Looks good. For the failing test cases, just check this stuff in and we should take care or marking any needed tests and expected fail. Is there a way to mark a test such that the "dwarf in .o files" will expected fail if we need to do that? If there currently isn't, we need to add the ability to say that normal dwarf (dSYM file for MacOSX or dwarf in object file for all other platforms), DWO, and dwarf in .o files (apple) can be marked as expected fail, skip, etc...

I added an [expectedFailure,expectedFlakey,skipIf][Dwarf,Dsym] (will add Dwo whit the rest of the dwo specific logic) decorators and we can also specify the debug info for expectedFailureAll. If we need more decorators then we can add them the first time we have to use them (the debug info fomrat is stored in self.debug_info as a string)

At some point I really would love to reduce the number of decorators. It's
starting to get ridiculous :)

Seems like we only need one decorator that takes everything as optional
arguments

tfiala accepted this revision.Sep 22 2015, 4:07 PM
tfiala edited edge metadata.

LGTM as well. Thanks!

tberghammer updated this object.
tberghammer edited edge metadata.

Re-base to ToT.

I plan to commit this CL in on Wednesday morning if there is no objection from Windows/FreeBSD side.

No objection from me on the FreeBSD side. I'm leaving shortly to travel to EuroBSDCon so probably will not be able to test before Wednesday, but I can investigate and update decorators as appropriate afterwards.

This revision was automatically updated to reflect the committed changes.
emaste added a comment.Oct 1 2015, 1:05 AM

I'm leaving shortly to travel to EuroBSDCon so probably will not be able to test before Wednesday, but I can investigate and update decorators as appropriate afterwards.

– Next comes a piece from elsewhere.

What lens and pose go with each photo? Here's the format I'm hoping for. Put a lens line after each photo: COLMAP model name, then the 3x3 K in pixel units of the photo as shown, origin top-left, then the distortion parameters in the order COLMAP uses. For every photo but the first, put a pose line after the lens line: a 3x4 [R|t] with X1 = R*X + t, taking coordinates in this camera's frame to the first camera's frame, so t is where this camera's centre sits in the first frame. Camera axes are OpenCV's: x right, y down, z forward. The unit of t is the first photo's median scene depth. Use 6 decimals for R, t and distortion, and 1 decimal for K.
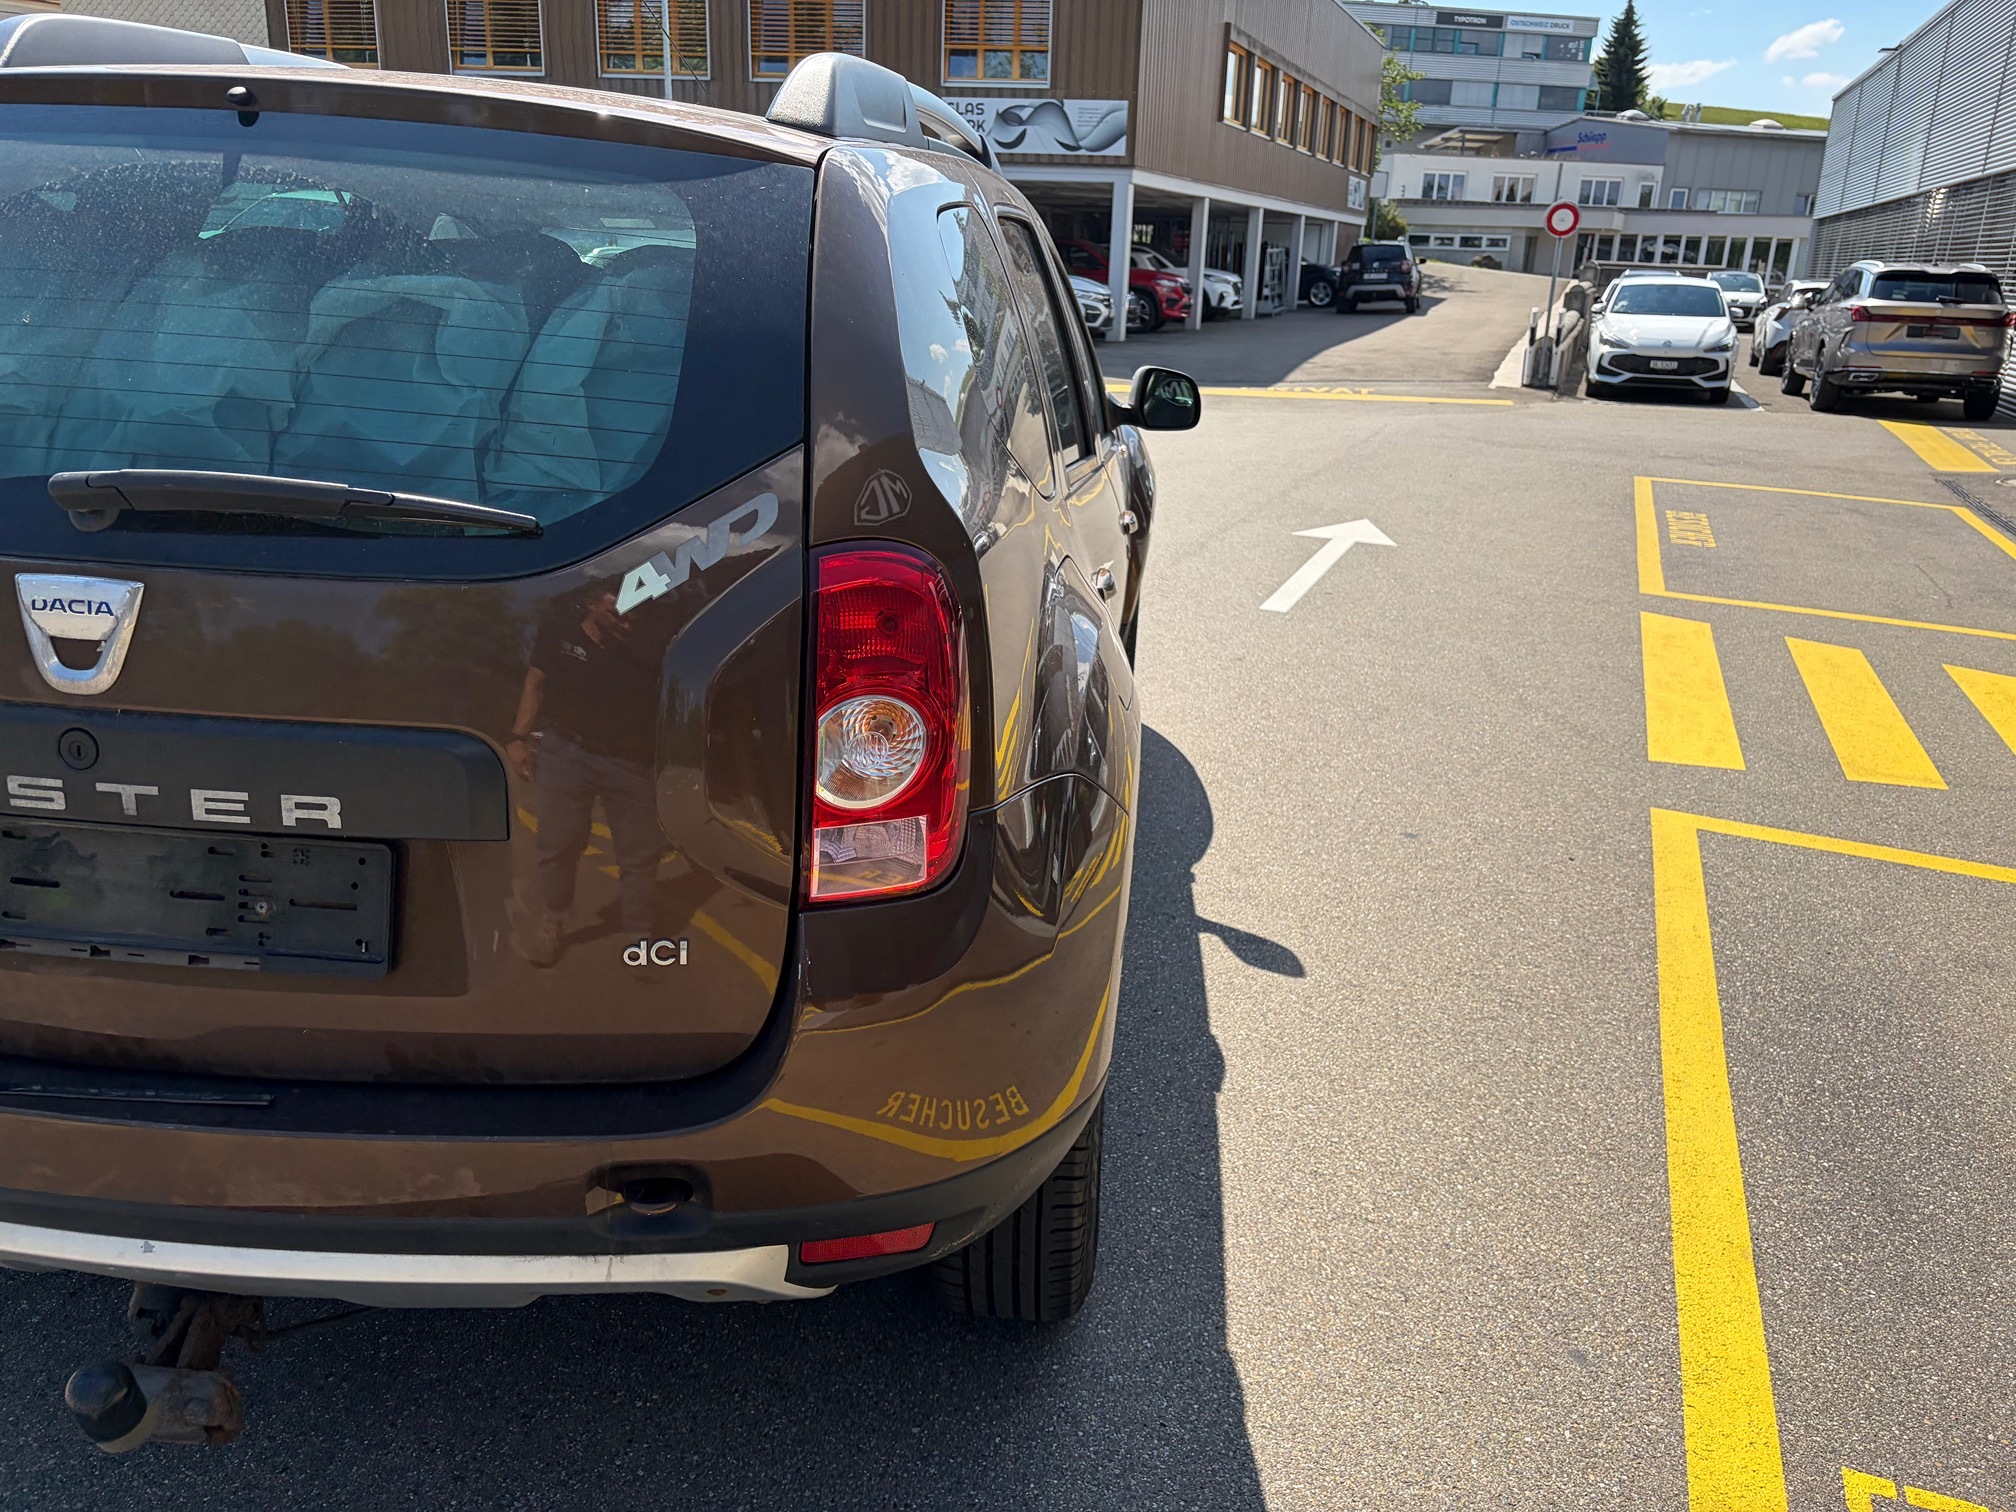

A follow up - the tests look good on FreeBSD after this change. On my branch with a few updates to FreeBSD expected failure decorators,

[1/1] Testing LLDB (parallel execution, with a separate subprocess per test)
Testing: 399 test suites, 8 threads
399 out of 399 test suites processed - TestMiFile.py                           
Ran 399 test suites (0 failed) (0.000000%)
Ran 322 test cases (0 failed) (0.000000%)

Unexpected Successes (1)
UNEXPECTED SUCCESS: LLDB (suite) :: TestRecursiveInferior.py (FreeBSD feynman 10.2-STABLE FreeBSD 10.2-STABLE #44 r288174+7644546(stable-10): Thu Sep 24 14:02:11 EDT 2015     emaste@feynman:/tank/emaste/obj/tank/emaste/src/git-stable-10/sys/GENERIC amd64 amd64)
      224.52 real       665.99 user       366.72 sys

Hi Tamas,

This breaks TestBuiltinTrap on Windows. Do you have any insight about why
this might be happening? That test is not modified at all by this patch
from what I can tell, but a bisect pinpoints this CL as the reason for the
failure.

Actually nevermind, the changed file list was cut off by the email, so I didn't see that it had been modified. It looks like you just didn't copy over the @skipIfWindows decorator. I can fix that easily, sorry for the noise.